Zhou Weiqing ise kendisini tokatladı ve mırıldandı: "Zhou Weiqing, tam bir götsün. Kalbi bu kadar dolu olan bir adam, fil yutmaya çalışan bir yılan gibidir, fazla açgözlü davranıyorsun. Ama... hepsinden gerçekten hoşlanıyorum... nasıl olacak? Aslında onları reddederek kalplerini kırmaktansa sevgimizi yaysak daha iyi olmaz mı? İşlerin daha zahmetli olması umurumda değil... Hünerli bir erkek meşgul bir erkektir neticede."
Kafasını kaşırken bu mantığın oldukça utanmazca olduğunun farkındaydı. Ama gurur ve eşler karşılaştırıldığında kim takardı ki gururu!? Cesur ve utanmaz olmak... kızları tavlamanın anahtarıydı!
Tek boynuzlu Hayalet Şeytan Atı da ortaya çıktı ve Zhou Weiqing, gece karanlığında daha da güçlü ve zalim görünen ata binerek Shangguan Fei'er'i takip etmeye başladı.
Shangguan Fei'er yol boyunca maksimum hızla ilerlemiş ve Zhou Weiqing'in tüm sohbet girişimlerini reddetmişti.
İki yüz li üzerinde yolculuk eden ikili, TianBei Şehrine yaklaştı. Bu mesafeden kuzey kampının parlak ışıklarını görebiliyorlardı. Shangguan Fei'er, ana kampa on li mesafe kaldığında durdu ve Zhou Weiqing de kendi Hayalet Şeytan Atını kızın arkasında duraklattı. Daha fazla ilerlerlerse gözcü kuleleri tarafından fark edileceklerdi.
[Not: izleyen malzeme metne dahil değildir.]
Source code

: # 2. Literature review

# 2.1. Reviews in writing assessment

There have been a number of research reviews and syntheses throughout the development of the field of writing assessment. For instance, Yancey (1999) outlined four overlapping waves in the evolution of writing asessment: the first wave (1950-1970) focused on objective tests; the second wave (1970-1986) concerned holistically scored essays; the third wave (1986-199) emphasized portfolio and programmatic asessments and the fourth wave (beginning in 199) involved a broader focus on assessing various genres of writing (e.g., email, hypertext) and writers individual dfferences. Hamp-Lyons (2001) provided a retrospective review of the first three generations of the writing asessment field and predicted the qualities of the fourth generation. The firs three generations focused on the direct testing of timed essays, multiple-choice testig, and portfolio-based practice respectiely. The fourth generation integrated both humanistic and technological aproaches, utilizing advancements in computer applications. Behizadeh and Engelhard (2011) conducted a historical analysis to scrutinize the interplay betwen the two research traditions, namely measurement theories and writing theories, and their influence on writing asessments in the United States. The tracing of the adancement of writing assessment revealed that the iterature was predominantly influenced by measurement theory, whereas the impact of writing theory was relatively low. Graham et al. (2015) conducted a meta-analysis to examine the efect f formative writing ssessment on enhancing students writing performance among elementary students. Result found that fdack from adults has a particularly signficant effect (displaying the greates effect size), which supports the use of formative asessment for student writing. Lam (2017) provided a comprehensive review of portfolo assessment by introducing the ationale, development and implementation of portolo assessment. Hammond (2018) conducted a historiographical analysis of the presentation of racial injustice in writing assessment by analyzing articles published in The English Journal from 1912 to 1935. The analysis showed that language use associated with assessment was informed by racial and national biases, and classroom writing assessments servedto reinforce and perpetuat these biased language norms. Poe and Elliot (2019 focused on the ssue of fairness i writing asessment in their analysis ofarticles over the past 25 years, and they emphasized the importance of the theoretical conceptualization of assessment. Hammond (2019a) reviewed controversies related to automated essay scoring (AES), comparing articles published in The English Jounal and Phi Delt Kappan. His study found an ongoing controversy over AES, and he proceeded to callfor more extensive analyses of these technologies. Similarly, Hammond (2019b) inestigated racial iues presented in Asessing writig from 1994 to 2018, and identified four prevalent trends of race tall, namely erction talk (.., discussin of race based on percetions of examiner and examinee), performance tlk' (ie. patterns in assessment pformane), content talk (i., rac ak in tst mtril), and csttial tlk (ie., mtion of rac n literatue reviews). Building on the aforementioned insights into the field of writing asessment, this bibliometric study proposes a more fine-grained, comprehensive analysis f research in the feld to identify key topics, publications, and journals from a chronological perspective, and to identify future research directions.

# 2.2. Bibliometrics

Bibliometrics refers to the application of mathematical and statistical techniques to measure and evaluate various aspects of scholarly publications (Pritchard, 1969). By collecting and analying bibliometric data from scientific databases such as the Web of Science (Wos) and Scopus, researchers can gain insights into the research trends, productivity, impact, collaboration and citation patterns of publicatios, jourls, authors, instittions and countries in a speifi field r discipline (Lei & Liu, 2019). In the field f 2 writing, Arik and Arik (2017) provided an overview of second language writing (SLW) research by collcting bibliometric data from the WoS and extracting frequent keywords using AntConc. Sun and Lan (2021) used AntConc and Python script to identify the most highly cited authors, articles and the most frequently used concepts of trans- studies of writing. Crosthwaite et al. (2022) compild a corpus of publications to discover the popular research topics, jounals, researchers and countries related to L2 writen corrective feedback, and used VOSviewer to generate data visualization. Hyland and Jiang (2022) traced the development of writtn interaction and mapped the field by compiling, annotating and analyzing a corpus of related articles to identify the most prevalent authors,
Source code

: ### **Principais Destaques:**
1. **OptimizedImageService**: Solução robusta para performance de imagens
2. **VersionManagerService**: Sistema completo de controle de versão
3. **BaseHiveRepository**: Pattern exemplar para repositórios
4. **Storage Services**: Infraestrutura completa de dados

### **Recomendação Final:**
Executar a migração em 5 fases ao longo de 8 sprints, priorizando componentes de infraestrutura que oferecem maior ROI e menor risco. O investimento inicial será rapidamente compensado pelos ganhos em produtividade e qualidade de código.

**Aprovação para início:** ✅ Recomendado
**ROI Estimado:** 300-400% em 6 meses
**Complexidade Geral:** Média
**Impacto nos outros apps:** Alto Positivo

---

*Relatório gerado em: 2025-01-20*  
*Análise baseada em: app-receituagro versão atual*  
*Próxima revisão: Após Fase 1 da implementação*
İkili atlarından indi, Hayalet Şeytan Atları Uzaysal Yüzüklere yerleştirildi ve Shangguan Fei'er sinirli bir şekilde lafa girdi: "Sen, utanmaz olan, nasıl ilerleyeceğiz?"
Zhou Weiqing tripli bir şekilde karşılık verdi: "Utanmaz olan derken?!"
Shangguan Fei'er bir humph eşliğinde cevap verdi: "Evet, utanmazsın sonuçta."
Zhou Weiqing: "Senin kanatların yok muydu? Beni kucakla da birlikte uçalım, en kolay o şekilde ilerleriz. Aksi takdirde kampı geçmemiz zor olacak."